This also brings to mind Snowflake, another actual Silicon Valley unicorn, which (full disclosure) our agency represented Snowflake right before it went public. Headquartered in San Mateo, Snowflake is a leading player in the global cloud warehouse space, whose managed service allows companies to load, integrate, analyze, and securely share data. Part of its unicorn-workhorse value is the nearly unlimited number of concurrent workloads the service can reliably handle. That’s something built for long-term value.
Snowflake dominated the headlines with its IPO. It also got the attention of Warren Buffet – who is fond of saying that he only invests in companies that he understands. On September 17, CNN reported that “Snowflake shares more than double. It’s the biggest software IPO ever.” Since the IPO, the stock has surged again by more than 200%.
Snowflake is a company that is built to do something and built to last.
But Snowflake was not the only Silicon Valley unicorn to have its moment in 2020. Airbnb went public. So did DoorDash, which continues to defy detractors.

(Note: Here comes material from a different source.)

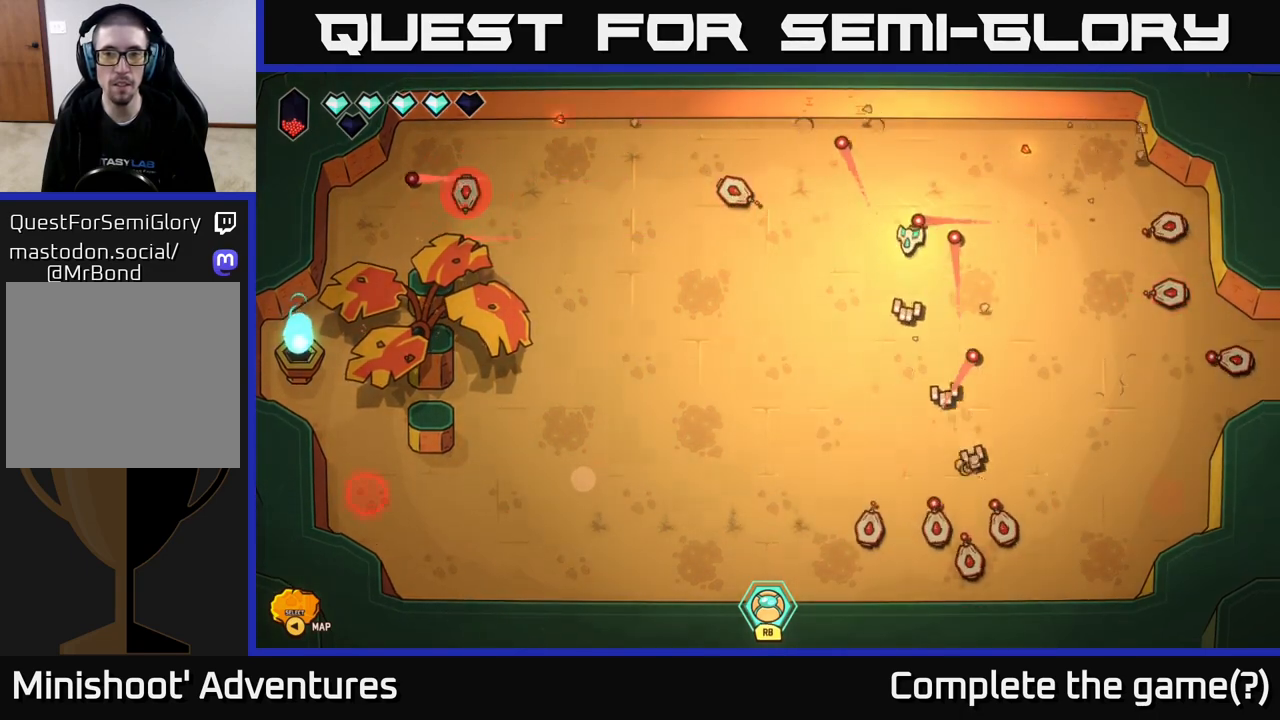
{"buttons": [], "left_stick": "down-left", "right_stick": "down", "events": [[17, "left_stick", "down-left"]]}
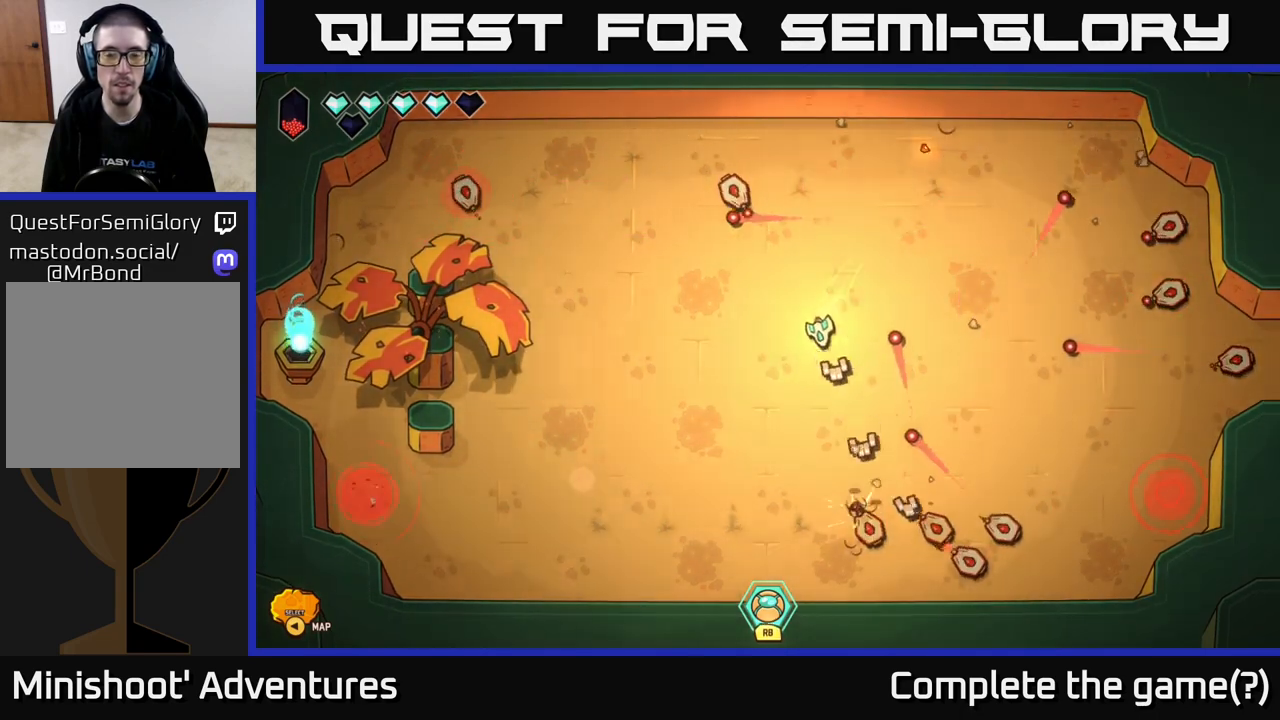
{"buttons": [], "left_stick": "down-left", "right_stick": "right", "events": [[33, "right_stick", "down-right"], [367, "left_stick", "down"], [417, "right_stick", "right"], [467, "left_stick", "down-left"]]}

Granted, there are companies that won’t make it. But we are turning our attention in the coming year to see which other well-known names that have carved out a niche will make their public debut. Serial entrepreneur Max Levchin’s Affirm, Apoorva Mehta’s Instacart and Nextdoor could be next up for an IPO, according to Kiplinger’s. While it’s easy to paint Silicon Valley with a monolithic brush and claim the venture capitalists in Northern California overreach, many of these disruptors are on track for a solid 2021. Companies in New York, Los Angeles and the rest of the world would be wise to follow their example. As long as we can all find Silicon Valley on a map.